I cambiamenti inevitabili dell’emergenza hanno rivoluzionato il modus operandi di ognuno di noi con la relativa risposta da parte dei nostri alunni, che in una prima fase si son trovati disorientati, costernati ed hanno trovato nella video lezione un modo per poter dialogare, con i docenti, oltre i loro famigliari. Ritrovare un minimo di normalità nelle facce stravolte dei docenti per lo meno all’inizio, è stata una delle migliori risposte della DAD. Adesso che la DAD è obbligatoria hanno capito che devono studiare seriamente e devono essere anche interrogati a distanza. Vedremo in itinere le implicazioni finali del nuovo modo di operare online. L’aspetto più limitante è comunque la spontaneità, l’emozione del controllo degli sguardi, l’empatia a cui ogni docente è abituato da sempre, l’incrocio di sguardi che valgono più di mille parole. La freddezza di un mezzo tecnologico non può sostituire la giornata di un docente in mezzo ai ragazzi.

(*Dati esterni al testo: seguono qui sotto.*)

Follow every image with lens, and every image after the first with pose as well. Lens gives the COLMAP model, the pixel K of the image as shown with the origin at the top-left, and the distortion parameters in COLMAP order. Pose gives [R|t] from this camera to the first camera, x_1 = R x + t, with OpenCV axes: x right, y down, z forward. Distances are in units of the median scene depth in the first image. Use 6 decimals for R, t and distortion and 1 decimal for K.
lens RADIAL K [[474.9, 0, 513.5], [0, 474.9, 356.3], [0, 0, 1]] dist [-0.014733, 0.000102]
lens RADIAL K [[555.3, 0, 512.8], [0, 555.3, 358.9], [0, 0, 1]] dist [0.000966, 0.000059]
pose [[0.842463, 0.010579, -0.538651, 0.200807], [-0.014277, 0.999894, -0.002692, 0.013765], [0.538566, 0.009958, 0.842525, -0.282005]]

Tutto è calcolato ed ogni lezione non si può improvvisare. Buona parte dei docenti non erano preparati ed io per prima ho trovato molte difficoltà per registrarmi ed operare sulla piattaforma. Ancora adesso molte cose non mi sono chiare. Ma anche i nostri nativi digitali, abituati da sempre ad operare con i vari smartphone, hanno trovato difficoltà nell’operare nella piattaforma Gsuite, soprattutto nella compilazione dei compiti. Il problema maggiore inoltre è la difficoltà di avere un PC funzionante per sé e la limitatezza dei giga e delle connessioni.